_ФРАГМЕНТ ТЕКСТА_
____________
Это не может не напомнить эстетику словесной живописи Антона Чехова при описании пасхального богослужения в его рассказе-шедевре «Святою ночью». Почти полностью в рассказах братьев Чеховых совпадает общий тон пейзажных зарисовок, созвучных в своей музыкальности, эмоциональной приподнятости. Образы одухотворенной природы являются выразительной психологической параллелью духовному обновлению человека, которое мотивировано великими христианскими праздниками Рождества Христова и Светлого Христова Воскресения. 
В святочном рассказе А. Седого «Ночь была чудная, ясная, звёздная, и ему <герою – А. Н.-С.> показалось, что это – первая такая прекрасная ночь под Рождество: других таких ночей он не помнил» (31–32). 
У Антона Чехова читаем: «Мир освещался звёздами, которые всплошную усыпали всё небо. Не помню, когда в другое время я видел столько звёзд <…> Ради праздничного парада вышли они на небо все до одной, от мала до велика, умытые, обновлённые, радостные, и все до одной тихо шевелили своими лучами» (3).
Так, пересекаются рождественский и пасхальный рассказы, имеющие общую жанровую природу, в основе которой христианская этическая и эстетическая доминанта: спасение и искупление, восстановление и воскрешение. «Христос рождается прежде падший восставити образ» – одна из важнейших спасительных идей Рождества. 
Пасхальная идея спасения от неминуемой смерти – в обстоятельствах святочного рассказа А. Седого «Ночной трезвон», которые сходны с теми, что описаны в рассказе Антона Чехова «В рождественскую ночь». Речь идет о рыбаках, спасённых во время снежной бури и сильнейшего шторма на море.
____________
_ЗАДАНИЕ 1_
Воспроизведите дословно отрывок из фрагмента текста о рассказах братьев Чеховых между «В святочном рассказе» и «спасительных идей Рождества.» включительно.
_ЗАДАНИЕ 2_
Ответьте по фрагменту текста о рассказах братьев Чеховых:
(a) В каком рассказе Антона Чехова описано пасхальное богослужение?
(b) Как называется святочный рассказ А. Седого, в котором говорится о спасении рыбаков?
(c) Во время каких бедствий были спасены рыбаки?
____________
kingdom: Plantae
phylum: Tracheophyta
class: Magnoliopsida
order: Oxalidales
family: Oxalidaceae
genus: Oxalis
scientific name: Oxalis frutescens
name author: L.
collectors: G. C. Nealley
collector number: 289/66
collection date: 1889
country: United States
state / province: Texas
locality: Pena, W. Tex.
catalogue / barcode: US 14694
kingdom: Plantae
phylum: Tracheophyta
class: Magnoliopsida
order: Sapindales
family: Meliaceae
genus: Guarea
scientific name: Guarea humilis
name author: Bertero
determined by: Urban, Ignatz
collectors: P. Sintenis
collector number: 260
____________
_ОЖИДАЕМЫЙ ОТВЕТ 1_
В святочном рассказе А. Седого «Ночь была чудная, ясная, звёздная, и ему <герою – А. Н.-С.> показалось, что это – первая такая прекрасная ночь под Рождество: других таких ночей он не помнил» (31–32). 
У Антона Чехова читаем: «Мир освещался звёздами, которые всплошную усыпали всё небо. Не помню, когда в другое время я видел столько звёзд <…> Ради праздничного парада вышли они на небо все до одной, от мала до велика, умытые, обновлённые, радостные, и все до одной тихо шевелили своими лучами» (3).
Так, пересекаются рождественский и пасхальный рассказы, имеющие общую жанровую природу, в основе которой христианская этическая и эстетическая доминанта: спасение и искупление, восстановление и воскрешение. «Христос рождается прежде падший восставити образ» – одна из важнейших спасительных идей Рождества.

_ОЖИДАЕМЫЙ ОТВЕТ 2_
(a) В рассказе «Святою ночью».
(b) «Ночной трезвон».
(c) Во время снежной бури и сильнейшего шторма на море.